Il piano antricrisi è legge
Il piano anticrisi del Governo
ha incassato il sì definitivo del Parlamento, ma la crisi economica non dà
tregua all’Esecutivo costringendolo a studiare nuovi aiuti. Il decreto, fresco
di approvazione, già non è più sufficiente a far fronte alle nuove emergenze,
dal settore dell’auto all’occupazione. Sulla scia di quanto stanno facendo gli
altri Paesi europei, oggi Governo e parti sociali si siederanno attorno al
tavolo per verificare la fattibilità di interventi per l’industria
automobilistica. E al Tesoro si continua a lavorare, d’intesa con gli altri
dicasteri, alla definizione di una nuova dote per gli ammortizzatori sociali.

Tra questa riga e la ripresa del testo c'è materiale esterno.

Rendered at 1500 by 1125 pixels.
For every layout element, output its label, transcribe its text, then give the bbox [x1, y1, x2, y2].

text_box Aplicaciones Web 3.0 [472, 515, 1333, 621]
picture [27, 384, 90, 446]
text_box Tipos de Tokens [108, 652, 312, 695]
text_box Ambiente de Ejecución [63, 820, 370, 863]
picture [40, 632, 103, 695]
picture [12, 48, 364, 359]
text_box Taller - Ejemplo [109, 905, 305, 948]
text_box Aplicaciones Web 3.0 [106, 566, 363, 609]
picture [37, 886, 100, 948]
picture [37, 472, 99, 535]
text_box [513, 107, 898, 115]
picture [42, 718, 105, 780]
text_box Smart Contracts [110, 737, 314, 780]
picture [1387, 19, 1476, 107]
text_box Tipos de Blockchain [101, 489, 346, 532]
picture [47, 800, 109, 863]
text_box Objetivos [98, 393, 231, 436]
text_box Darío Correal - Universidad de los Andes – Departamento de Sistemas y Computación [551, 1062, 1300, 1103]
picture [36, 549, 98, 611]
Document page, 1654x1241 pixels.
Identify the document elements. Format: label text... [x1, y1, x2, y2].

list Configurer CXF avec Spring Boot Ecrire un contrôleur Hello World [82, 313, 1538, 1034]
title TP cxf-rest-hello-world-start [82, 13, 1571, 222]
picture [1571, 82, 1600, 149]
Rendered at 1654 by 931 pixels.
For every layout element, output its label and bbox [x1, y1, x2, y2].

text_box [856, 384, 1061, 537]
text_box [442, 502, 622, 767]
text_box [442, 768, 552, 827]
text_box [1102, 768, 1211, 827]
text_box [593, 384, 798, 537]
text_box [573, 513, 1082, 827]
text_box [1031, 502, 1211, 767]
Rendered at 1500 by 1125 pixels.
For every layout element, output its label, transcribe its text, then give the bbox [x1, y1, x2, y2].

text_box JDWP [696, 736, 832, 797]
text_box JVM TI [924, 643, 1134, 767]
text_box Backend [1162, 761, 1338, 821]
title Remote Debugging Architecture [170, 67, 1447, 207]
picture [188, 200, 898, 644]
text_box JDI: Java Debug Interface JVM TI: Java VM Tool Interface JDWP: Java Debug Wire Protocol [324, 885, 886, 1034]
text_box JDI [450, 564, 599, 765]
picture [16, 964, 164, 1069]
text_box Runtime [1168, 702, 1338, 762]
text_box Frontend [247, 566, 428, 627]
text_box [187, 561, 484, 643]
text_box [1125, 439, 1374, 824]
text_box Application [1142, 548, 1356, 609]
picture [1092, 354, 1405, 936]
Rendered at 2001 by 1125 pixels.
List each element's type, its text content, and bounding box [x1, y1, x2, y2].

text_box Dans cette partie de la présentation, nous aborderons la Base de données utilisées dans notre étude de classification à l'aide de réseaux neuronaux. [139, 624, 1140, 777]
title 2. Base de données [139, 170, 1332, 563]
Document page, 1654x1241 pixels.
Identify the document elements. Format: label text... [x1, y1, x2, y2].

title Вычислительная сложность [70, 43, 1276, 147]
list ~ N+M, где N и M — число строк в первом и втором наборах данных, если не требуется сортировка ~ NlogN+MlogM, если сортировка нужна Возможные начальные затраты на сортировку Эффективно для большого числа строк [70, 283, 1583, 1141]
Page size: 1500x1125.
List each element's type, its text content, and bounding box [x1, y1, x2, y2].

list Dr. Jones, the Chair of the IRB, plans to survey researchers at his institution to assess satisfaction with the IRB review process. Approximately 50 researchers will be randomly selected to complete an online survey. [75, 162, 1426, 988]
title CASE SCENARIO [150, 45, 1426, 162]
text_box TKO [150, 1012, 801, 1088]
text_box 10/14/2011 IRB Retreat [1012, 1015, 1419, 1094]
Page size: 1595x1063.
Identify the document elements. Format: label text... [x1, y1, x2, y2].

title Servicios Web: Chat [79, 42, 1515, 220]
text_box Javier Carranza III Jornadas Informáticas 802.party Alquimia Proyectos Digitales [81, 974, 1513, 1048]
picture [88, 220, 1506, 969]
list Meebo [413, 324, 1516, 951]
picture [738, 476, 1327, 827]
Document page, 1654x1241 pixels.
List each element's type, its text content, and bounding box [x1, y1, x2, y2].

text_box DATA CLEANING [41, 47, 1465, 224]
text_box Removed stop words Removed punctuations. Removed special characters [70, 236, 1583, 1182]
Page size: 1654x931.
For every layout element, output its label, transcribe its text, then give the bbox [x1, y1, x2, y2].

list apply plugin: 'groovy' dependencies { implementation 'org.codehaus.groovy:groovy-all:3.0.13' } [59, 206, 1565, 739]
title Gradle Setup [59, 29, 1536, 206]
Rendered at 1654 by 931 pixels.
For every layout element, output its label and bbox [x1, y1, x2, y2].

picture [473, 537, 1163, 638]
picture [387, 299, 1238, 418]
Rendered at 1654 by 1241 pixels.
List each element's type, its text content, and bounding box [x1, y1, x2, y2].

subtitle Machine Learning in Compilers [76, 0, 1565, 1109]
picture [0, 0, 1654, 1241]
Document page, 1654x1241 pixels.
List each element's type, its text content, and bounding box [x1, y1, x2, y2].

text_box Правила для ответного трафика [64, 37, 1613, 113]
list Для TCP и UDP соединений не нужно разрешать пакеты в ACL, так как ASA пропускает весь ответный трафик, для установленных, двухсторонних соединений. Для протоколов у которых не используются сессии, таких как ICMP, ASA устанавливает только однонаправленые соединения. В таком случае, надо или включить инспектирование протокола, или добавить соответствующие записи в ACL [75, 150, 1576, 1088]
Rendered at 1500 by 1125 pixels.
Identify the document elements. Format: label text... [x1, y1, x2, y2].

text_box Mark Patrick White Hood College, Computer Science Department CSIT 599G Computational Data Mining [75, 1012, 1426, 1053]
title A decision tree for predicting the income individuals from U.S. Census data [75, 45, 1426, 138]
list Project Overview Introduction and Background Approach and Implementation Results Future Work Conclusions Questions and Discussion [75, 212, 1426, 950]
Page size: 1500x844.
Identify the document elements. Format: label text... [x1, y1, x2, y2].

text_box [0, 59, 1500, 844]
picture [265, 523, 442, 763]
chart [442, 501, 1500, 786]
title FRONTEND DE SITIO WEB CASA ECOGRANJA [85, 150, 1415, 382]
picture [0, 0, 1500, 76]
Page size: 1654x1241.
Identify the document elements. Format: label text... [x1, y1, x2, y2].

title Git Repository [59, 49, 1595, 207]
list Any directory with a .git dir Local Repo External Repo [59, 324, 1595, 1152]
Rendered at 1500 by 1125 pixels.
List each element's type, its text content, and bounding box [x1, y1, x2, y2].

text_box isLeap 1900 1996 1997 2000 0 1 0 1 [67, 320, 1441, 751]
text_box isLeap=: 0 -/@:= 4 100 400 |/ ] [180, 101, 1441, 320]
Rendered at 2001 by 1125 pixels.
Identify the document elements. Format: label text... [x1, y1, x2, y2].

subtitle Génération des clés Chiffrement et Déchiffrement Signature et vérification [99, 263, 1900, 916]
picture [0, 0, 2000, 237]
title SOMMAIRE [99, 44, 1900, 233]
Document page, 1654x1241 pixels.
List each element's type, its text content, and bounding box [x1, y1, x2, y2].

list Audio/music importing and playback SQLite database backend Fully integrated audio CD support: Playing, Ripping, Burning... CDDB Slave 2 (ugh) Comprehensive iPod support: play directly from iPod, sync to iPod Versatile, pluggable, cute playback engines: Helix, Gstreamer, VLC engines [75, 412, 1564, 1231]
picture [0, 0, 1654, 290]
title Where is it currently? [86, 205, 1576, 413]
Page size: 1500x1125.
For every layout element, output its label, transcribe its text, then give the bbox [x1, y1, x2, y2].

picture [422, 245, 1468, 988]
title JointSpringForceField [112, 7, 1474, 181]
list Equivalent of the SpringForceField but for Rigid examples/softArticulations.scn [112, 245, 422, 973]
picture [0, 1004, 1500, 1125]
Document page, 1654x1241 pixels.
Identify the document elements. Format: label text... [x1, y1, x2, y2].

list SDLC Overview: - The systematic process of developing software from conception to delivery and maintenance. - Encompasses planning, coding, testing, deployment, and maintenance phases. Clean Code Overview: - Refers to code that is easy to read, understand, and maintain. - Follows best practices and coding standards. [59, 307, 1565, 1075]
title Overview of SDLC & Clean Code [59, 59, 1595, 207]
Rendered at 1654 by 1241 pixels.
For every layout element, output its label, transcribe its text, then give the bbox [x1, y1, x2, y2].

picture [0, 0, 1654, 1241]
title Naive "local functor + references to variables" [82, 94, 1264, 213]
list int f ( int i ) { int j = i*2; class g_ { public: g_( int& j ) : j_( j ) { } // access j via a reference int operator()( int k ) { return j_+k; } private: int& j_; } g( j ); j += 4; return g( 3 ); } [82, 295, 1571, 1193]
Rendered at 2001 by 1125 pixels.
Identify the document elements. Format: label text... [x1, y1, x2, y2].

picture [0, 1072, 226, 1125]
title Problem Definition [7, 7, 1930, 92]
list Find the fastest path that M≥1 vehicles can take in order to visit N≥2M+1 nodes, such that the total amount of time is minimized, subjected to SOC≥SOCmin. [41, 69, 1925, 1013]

Il decreto anticrisi da circa 5
miliardi di euro è arrivato blindato a Palazzo Madama e ha passato indenne il
passaggio in Senato. Il disco verde dei senatori è arrivato, infatti, sullo
stesso testo licenziato dalla Camera lo scorso 15 gennaio. E anche a Palazzo
Madama, come a Montecitorio, il governo ha fatto ricorso alla fiducia
(l’undicesima del Governo Berlusconi). Un passaggio obbligato, secondo
l’Esecutivo, vista la ristrettezza dei tempi a disposizione per la conversione
in legge del provvedimento (sarebbe scaduto oggi). Tuttavia il testo necessita
di alcuni correttivi per risolvere alcuni errori soprattutto su opere pubbliche
e ferrovie. I ritocchi dovrebbero confluire nel dl Milleproroghe all’esame del
Senato.
Il piano del Governo agisce su
diversi fronti: dalle famiglie, alle imprese alle banche. Stanzia un bonus per
le famiglie povere, prevede misure per rafforzare gli ammortizzatori sociali,
un pacchetto per il sostegno alle imprese e i cosiddetti 'Tremonti-bond' per
migliorare la patrimonializzazione delle banche. E ancora, vengono allentate le
regole della 'passivity rule' in caso di Opa ostili, si sospendono gli aumenti
dei pedaggi autostradali fino al 30 aprile e arrivano sconti sulle bollette di
luce e gas per le famiglie economicamente svantaggiate.
Quanto all’auto, il Governo ascolterà oggi a Palazzo Chigi le richieste e i problemi legati al settore. Altri Paesi, come Francia, Germania e oggi anche Inghilterra, sono già intervenuti. E anche il Governo italiano intende muoversi nell’ambito del quadro tracciato dall’Unione europea. In particolare, si potrebbero estendere le garanzie al credito per le Pmi anche alle case automobilistiche e ai concessionari, si potrebbe prevedere l’acquisto da parte di enti e istituzioni di un parco di auto verdi e, per sostenere la domanda, potrebbero tornare gli incentivi alla rottamazione, ma con maggiori vincoli sull’efficienza energetica (per esempio sul livello di emissioni). Infine, si parla anche di interventi per facilitare il ricorso al finanziamento degli acquisti di automobili a rate.